The other side of this coin is spending quality time with the step-children. Each of us parents has our own unique interests, and we make an effort to include all of the children in those. Well, all of the willing children anyways — we have teenagers too who do not particularly love hanging out with any of the adults for any extended period of time. I believe that to be fairly typical of their ages though, and try not to force anything. We find other ways to include and bond with them, like going to their soccer or football games, taking them out for coffee or lunch, and generally just showing an interest in their very complicated lives.
For the younger three though, we have ways that we all connect with them. I coached my step-daughter’s roller derby team last year, and this season my youngest has joined us. So once a week, the girls and I strap on roller skates and spend an hour skating, learning, and having fun. Lindsay enjoys reading, so she is the designated reader. Every night before bed, the three littles snuggle up in our king-sized bed (and I sneak in there sometimes too) and listen to Lindsay read. I know most parents read, but you should see the books Lindsay reads to the children. She reads books that they may not be able to read on their own, like “A Wrinkle in Time,” or currently, “The Golden Compass.” The books take a long time to read, and keep the children invested. They love their time reading with Lindsay. She also loves hiking, so will often arrange a nature walk or a mountain climb for the children and myself. This summer we climbed to the top of Prairie Mountain. The kids were so proud to reach their first summit.

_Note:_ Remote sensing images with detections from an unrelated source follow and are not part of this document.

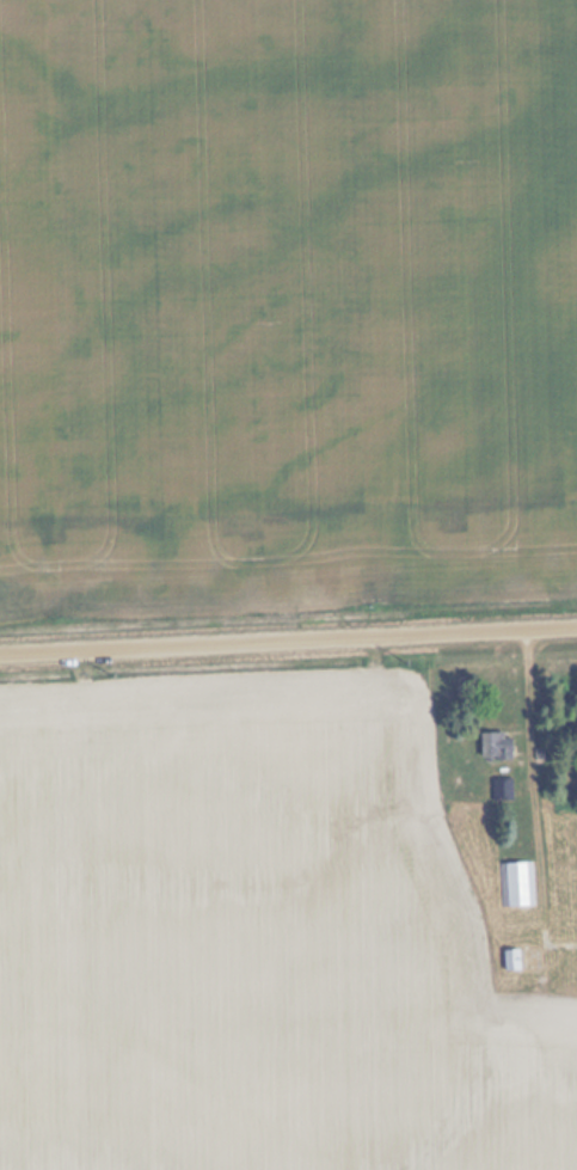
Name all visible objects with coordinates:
crop: (286, 314)
road: (288, 639)
building: (495, 747)
building: (519, 884)
building: (529, 959)

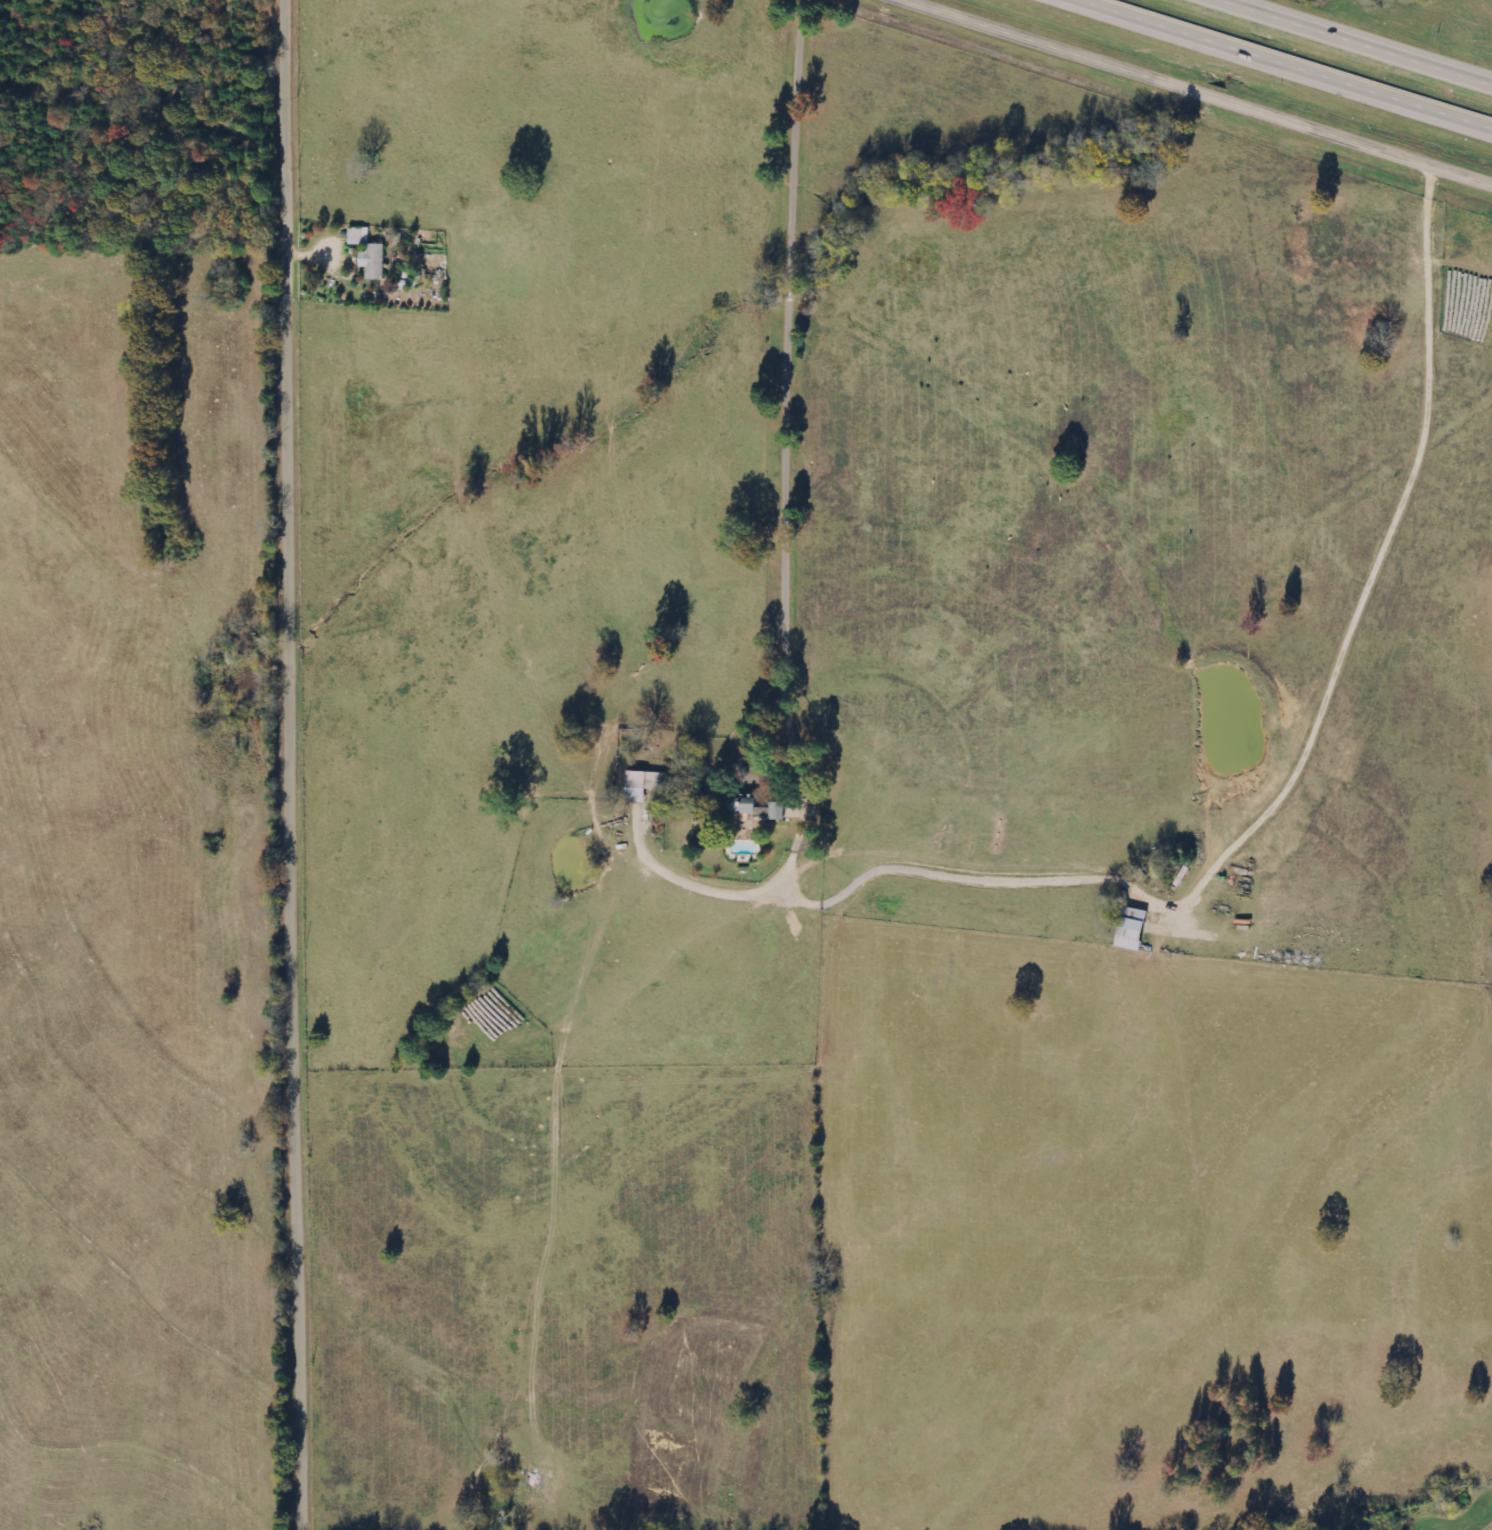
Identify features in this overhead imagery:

Justan enjoys Lego, boardgames, and gaming in general, so that is his role with the children. He gets to be the really fun one. When the kids get complicated Lego kits gifted to them, Justan is the one who will spend hours (and I mean hours) with the children helping them put it all together. He is also the one who will teach them to play a new board game, or help them with any of their gaming needs. They love Pokemon and Minecraft, and I think they like having an adult on their side with that stuff. Justan is also very fun in general, and can be quite silly. All the children (even the teenagers) can appreciate that side of Justan, and they are typically grinning ear to ear when he is engaged.
It’s not easy. It takes so much more work than you might ever imagine to make a blended family run smoothly, particularly when adding the extra dynamic of polyamory. There will be problems, just like any family, but there will also be great successes. I know that I am teaching my children to be accepting, non-judgmental, loving and expressive, among other things. They will not, and do not, live in a bubble accepting whatever media decides to throw their way. They think critically, and ask questions instead of making assumptions, and that will help them later on in life.
I believe that it’s important to remember that it’s a long game. The successes may not show up until later, when the children are at an age that they can recognize them. But they will show up, I’m holding out for that.